What you are asked to do |
Return the lines of the listing from the one containing "长安链区块产生的核心流程如下图所示，主要包括：" through the one containing "gone wrong \:/](./assets/DAY-2-B.png)", including both of those lines, and leave the pictures out of your answer.

Exercise data: Begin

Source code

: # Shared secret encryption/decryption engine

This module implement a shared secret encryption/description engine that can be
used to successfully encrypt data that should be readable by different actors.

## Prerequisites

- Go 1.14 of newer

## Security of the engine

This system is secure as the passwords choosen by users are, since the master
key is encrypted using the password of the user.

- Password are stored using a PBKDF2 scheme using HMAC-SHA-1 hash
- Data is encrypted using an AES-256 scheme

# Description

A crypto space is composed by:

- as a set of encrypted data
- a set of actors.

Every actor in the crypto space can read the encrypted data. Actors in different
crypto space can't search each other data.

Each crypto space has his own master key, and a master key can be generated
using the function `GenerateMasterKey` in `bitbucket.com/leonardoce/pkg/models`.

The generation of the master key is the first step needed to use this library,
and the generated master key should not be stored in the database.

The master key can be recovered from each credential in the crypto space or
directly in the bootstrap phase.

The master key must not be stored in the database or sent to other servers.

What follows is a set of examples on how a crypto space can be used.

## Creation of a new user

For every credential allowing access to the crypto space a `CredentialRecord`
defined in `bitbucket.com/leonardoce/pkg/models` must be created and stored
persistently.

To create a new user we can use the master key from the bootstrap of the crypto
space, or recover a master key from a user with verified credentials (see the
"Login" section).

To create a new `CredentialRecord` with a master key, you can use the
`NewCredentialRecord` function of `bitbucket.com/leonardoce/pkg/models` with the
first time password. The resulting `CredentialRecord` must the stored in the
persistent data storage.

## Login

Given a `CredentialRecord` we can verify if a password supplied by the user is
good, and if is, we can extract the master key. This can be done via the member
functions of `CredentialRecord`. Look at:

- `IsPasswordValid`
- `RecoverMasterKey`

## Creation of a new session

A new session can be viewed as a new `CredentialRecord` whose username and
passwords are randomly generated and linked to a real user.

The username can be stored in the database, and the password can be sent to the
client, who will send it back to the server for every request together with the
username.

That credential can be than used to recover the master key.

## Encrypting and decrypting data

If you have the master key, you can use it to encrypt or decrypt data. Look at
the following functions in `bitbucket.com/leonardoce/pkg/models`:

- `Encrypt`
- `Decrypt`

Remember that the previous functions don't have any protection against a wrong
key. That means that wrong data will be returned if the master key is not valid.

Exercise data: End
Exercise data: Begin

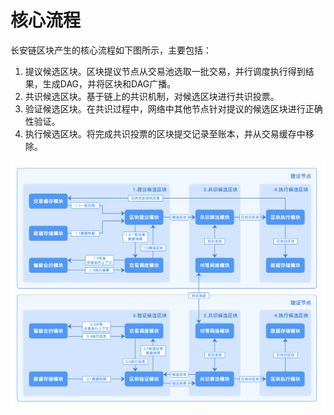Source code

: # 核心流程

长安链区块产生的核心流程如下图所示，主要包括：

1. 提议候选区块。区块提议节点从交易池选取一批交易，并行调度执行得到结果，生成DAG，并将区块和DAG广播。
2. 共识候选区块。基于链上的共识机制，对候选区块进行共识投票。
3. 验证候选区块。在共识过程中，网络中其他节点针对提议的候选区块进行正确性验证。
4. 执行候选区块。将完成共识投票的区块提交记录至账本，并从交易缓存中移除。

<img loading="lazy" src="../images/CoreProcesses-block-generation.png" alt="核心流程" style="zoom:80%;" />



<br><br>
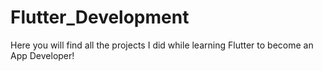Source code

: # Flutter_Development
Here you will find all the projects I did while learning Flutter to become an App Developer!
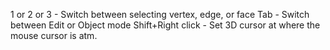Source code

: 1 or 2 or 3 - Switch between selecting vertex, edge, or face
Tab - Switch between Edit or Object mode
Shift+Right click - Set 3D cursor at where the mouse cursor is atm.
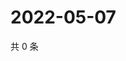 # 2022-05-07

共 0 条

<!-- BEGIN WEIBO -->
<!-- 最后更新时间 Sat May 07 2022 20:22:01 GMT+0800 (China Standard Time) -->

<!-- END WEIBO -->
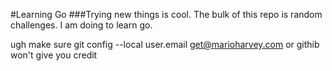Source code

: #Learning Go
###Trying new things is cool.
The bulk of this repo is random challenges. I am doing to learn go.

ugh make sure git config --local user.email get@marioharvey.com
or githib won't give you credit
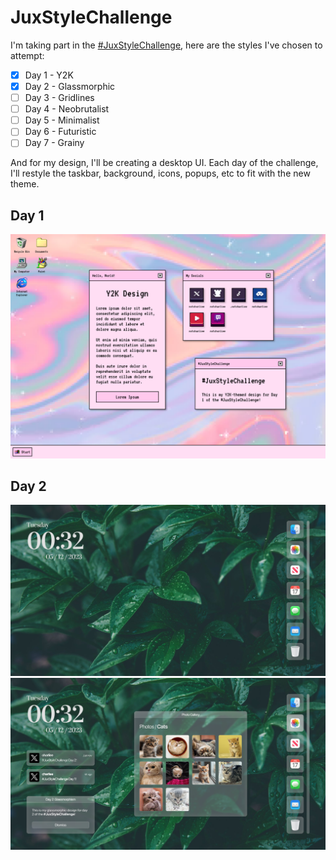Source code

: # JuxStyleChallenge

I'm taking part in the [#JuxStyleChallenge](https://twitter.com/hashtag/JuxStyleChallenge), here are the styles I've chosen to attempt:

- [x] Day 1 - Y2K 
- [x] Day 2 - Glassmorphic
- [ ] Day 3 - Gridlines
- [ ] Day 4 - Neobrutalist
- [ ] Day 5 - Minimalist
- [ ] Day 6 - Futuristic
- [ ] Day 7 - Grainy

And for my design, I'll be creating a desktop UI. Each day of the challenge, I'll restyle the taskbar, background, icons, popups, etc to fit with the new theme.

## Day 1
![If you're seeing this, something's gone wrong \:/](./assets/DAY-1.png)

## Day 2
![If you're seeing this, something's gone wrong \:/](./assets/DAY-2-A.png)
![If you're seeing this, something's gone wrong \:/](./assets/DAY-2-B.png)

Exercise data: End

Output |
长安链区块产生的核心流程如下图所示，主要包括：

1. 提议候选区块。区块提议节点从交易池选取一批交易，并行调度执行得到结果，生成DAG，并将区块和DAG广播。
2. 共识候选区块。基于链上的共识机制，对候选区块进行共识投票。
3. 验证候选区块。在共识过程中，网络中其他节点针对提议的候选区块进行正确性验证。
4. 执行候选区块。将完成共识投票的区块提交记录至账本，并从交易缓存中移除。

<img loading="lazy" src="../images/CoreProcesses-block-generation.png" alt="核心流程" style="zoom:80%;" />



<br><br>
Source code

: # Flutter_Development
Here you will find all the projects I did while learning Flutter to become an App Developer!
Source code

: 1 or 2 or 3 - Switch between selecting vertex, edge, or face
Tab - Switch between Edit or Object mode
Shift+Right click - Set 3D cursor at where the mouse cursor is atm.
 # 2022-05-07

共 0 条

<!-- BEGIN WEIBO -->
<!-- 最后更新时间 Sat May 07 2022 20:22:01 GMT+0800 (China Standard Time) -->

<!-- END WEIBO -->
Source code

: #Learning Go
###Trying new things is cool.
The bulk of this repo is random challenges. I am doing to learn go.

ugh make sure git config --local user.email get@marioharvey.com
or githib won't give you credit
Source code

: # JuxStyleChallenge

I'm taking part in the [#JuxStyleChallenge](https://twitter.com/hashtag/JuxStyleChallenge), here are the styles I've chosen to attempt:

- [x] Day 1 - Y2K 
- [x] Day 2 - Glassmorphic
- [ ] Day 3 - Gridlines
- [ ] Day 4 - Neobrutalist
- [ ] Day 5 - Minimalist
- [ ] Day 6 - Futuristic
- [ ] Day 7 - Grainy

And for my design, I'll be creating a desktop UI. Each day of the challenge, I'll restyle the taskbar, background, icons, popups, etc to fit with the new theme.

## Day 1
![If you're seeing this, something's gone wrong \:/](./assets/DAY-1.png)

## Day 2
![If you're seeing this, something's gone wrong \:/](./assets/DAY-2-A.png)
![If you're seeing this, something's gone wrong \:/](./assets/DAY-2-B.png)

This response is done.